Brief -
Extract the lines from the records below word for word, starting at the line that contains "Na Umbanda, ela" and stopping after the line that contains "leveza da vida.".

Data -

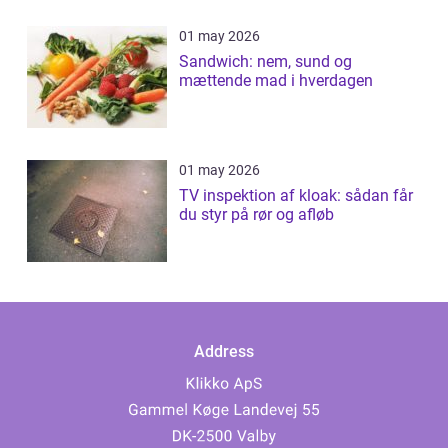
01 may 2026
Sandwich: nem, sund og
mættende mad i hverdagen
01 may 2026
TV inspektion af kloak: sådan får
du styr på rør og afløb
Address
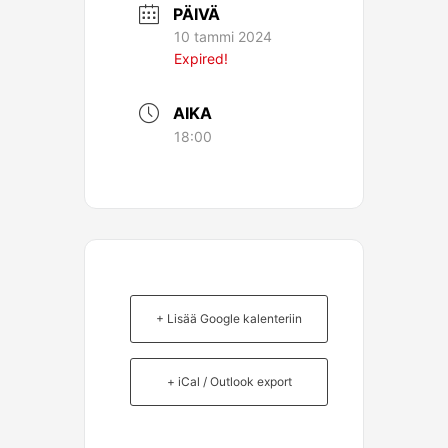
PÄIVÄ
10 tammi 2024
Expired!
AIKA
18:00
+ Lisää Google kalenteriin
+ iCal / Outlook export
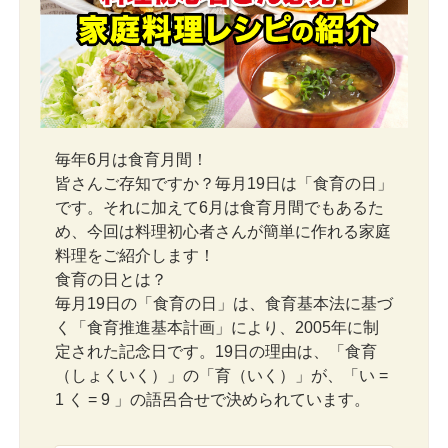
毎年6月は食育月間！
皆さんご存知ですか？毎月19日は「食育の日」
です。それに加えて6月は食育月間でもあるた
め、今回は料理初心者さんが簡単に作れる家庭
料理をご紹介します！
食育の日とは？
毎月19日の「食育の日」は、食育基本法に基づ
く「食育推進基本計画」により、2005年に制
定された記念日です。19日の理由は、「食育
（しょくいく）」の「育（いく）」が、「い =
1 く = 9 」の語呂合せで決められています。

---

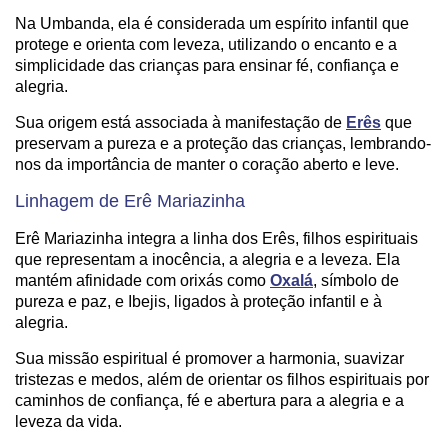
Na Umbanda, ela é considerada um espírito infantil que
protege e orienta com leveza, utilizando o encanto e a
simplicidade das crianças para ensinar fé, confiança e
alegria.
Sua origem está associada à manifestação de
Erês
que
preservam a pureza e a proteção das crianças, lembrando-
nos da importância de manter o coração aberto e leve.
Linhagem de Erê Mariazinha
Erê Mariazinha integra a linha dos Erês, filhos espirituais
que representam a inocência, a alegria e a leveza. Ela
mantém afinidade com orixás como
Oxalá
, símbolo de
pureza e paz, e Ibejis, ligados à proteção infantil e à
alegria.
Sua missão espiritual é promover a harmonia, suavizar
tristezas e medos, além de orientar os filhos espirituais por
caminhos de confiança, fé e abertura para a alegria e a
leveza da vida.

Written answer -
Na Umbanda, ela é considerada um espírito infantil que
protege e orienta com leveza, utilizando o encanto e a
simplicidade das crianças para ensinar fé, confiança e
alegria.
Sua origem está associada à manifestação de
Erês
que
preservam a pureza e a proteção das crianças, lembrando-
nos da importância de manter o coração aberto e leve.
Linhagem de Erê Mariazinha
Erê Mariazinha integra a linha dos Erês, filhos espirituais
que representam a inocência, a alegria e a leveza. Ela
mantém afinidade com orixás como
Oxalá
, símbolo de
pureza e paz, e Ibejis, ligados à proteção infantil e à
alegria.
Sua missão espiritual é promover a harmonia, suavizar
tristezas e medos, além de orientar os filhos espirituais por
caminhos de confiança, fé e abertura para a alegria e a
leveza da vida.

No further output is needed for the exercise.